The first Arabica coffee tree was introduced in Burundi by the Belgians in the early 1930’s. When the beans are roasted, it has a complex and sometimes creamy flavour with a high acidity.

Ethiopian 

This is where coffee originated and many legends exist on how, where and why it has been cultivated, dating even as far back as the 9th century. This coffee is shade grown and mostly grown in the traditional organic method. It is not hard to believe that coffee originated in a land where wild coffee tree forests are still the primary source of harvested coffee. They are the 2nd largest coffee producer in Africa and 7th in the world. When roasted, the beans have a fruity aroma and are winy with a sparkling acidity.

Malawi

They have one of the most sought after coffees in the world. When roasted, it is soft, floral and delicate.

Uganda

They mostly grow Robusta coffees, but Arabica coffee is grown in Bugishu and is well worth looking out for.

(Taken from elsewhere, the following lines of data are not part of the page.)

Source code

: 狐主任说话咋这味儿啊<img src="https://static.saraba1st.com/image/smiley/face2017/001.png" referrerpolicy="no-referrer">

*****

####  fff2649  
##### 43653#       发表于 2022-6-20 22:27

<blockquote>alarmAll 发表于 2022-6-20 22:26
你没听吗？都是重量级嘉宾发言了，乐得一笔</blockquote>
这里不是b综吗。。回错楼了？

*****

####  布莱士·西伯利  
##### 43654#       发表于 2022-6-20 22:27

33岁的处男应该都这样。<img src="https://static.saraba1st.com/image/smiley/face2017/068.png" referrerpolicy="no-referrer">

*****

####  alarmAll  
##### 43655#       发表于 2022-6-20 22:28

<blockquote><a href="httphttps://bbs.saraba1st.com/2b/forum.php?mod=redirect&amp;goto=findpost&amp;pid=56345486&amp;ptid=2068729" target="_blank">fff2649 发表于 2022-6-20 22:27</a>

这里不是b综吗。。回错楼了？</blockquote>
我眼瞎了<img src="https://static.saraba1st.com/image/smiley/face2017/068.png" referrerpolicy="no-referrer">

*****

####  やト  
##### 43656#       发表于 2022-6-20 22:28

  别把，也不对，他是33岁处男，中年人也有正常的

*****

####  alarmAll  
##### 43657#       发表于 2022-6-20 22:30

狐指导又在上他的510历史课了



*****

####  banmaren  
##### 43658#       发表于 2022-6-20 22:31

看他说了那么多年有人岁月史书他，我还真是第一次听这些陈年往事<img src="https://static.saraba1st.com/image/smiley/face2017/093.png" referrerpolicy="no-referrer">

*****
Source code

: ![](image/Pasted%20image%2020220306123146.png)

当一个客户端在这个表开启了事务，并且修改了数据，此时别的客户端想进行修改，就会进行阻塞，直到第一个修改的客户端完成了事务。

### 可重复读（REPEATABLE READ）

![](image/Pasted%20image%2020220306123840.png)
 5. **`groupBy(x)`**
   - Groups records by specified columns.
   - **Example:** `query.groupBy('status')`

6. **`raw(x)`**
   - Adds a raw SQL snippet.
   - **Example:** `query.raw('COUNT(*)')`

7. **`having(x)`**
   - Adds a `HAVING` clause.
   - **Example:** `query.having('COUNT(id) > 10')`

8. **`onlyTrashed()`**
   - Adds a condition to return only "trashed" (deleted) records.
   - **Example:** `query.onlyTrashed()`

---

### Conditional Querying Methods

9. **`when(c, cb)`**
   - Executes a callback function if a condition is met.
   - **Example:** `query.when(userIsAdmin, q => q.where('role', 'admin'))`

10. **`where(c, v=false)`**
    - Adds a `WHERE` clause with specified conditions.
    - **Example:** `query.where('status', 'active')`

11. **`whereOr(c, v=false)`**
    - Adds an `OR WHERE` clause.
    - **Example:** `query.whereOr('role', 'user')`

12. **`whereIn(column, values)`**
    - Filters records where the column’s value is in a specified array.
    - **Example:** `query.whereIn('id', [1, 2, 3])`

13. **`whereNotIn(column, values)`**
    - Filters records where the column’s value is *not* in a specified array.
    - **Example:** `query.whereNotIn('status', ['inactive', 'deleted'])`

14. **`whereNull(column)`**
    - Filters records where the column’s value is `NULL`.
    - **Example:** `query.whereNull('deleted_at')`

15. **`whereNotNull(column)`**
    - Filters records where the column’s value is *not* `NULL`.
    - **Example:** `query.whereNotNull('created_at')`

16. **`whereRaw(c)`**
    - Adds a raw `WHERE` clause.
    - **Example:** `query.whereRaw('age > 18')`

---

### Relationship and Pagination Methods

When the beans are roasted, it has a tart acidity and some winy components.

Kenya

One of the finest coffees available and well known for its strong flavour, good aroma and acidity. When roasted, the beans have a bright acidity and are full-bodied.

Indonesian 

Coffee is produced throughout the Indonesian archipelago, and Java is one of the great names of the coffee history. When the beans are roasted, it has a well-balanced acidity and are rich, full bodied with ripe fruit undertones and chocolaty.

India

They are known for monsooning their coffees. A process that is recreated naturally in order copy the flavour and taste profiles created by the exposure the beans have during the high humidity in monsoon seasons on original journeys by ship.  The coffee has a delicate hint of spice and a good body.

SPECIALITY GREEN COFFEE

Jamaican Blue Mountain

This is a classification of coffee grown in the Blue Mountains of Jamaica. The best lots of Blue Mountain coffee are noted for their smooth, balanced, mild and subtlety in flavour and lack of bitterness. Over the last several decades, this coffee has developed a reputation that has made it one of the most expensive and sought-after coffees in the world.

Guatemala Antigua

One of the very best coffees available and strictly a high bean. It is full bodied and deliciously balanced with a spicy and complex cup.

ORGANIC

Organic beans are beans that have been produced without the use of pesticides or herbicides. When roasted, it is smooth, with a slight acidity and balanced flavour.

DECAFF

Decaffeinated coffee or “decaf” is coffee that has had most of the caffeine removed. Commercially, there are two methods used to remove caffeine from coffee.

European Process

This process originated in Europa and is the mostly used. It involves soaking the beans in water and then “washing” them in methylene
chloride to absorb the caffeine from the bean. Then the beans are rinsed clean of the chemicals, dried and shipped to the coffee roasters. This method provides decaf coffee with more flavour than the Swiss water processing. Although there is almost no trace of any chemicals left in the bean after roasting, some people are uncomfortable knowing that the coffee they are drinking was chemically processed.

Swiss Water Process

The second method is known as “Swiss water processing”. This process uses hot water and steam to remove the caffeine from the coffee instead of chemicals. The “life” of the bean is taken into the water, and then the water solution put through activated charcoal filters to remove the caffeine. Once the caffeine is removed, these same beans are then put back into the decaffeinated solution to re-absorb everything except the caffeine. The beans are then dried and shipped to the roasters. The disadvantage is that the water processing removes more than just the caffeine. Some of the oils from the coffee bean are removed as well, making it less flavourful.
We do a blend of 3 or 4 different types of Decaff coffees using the Swiss water process.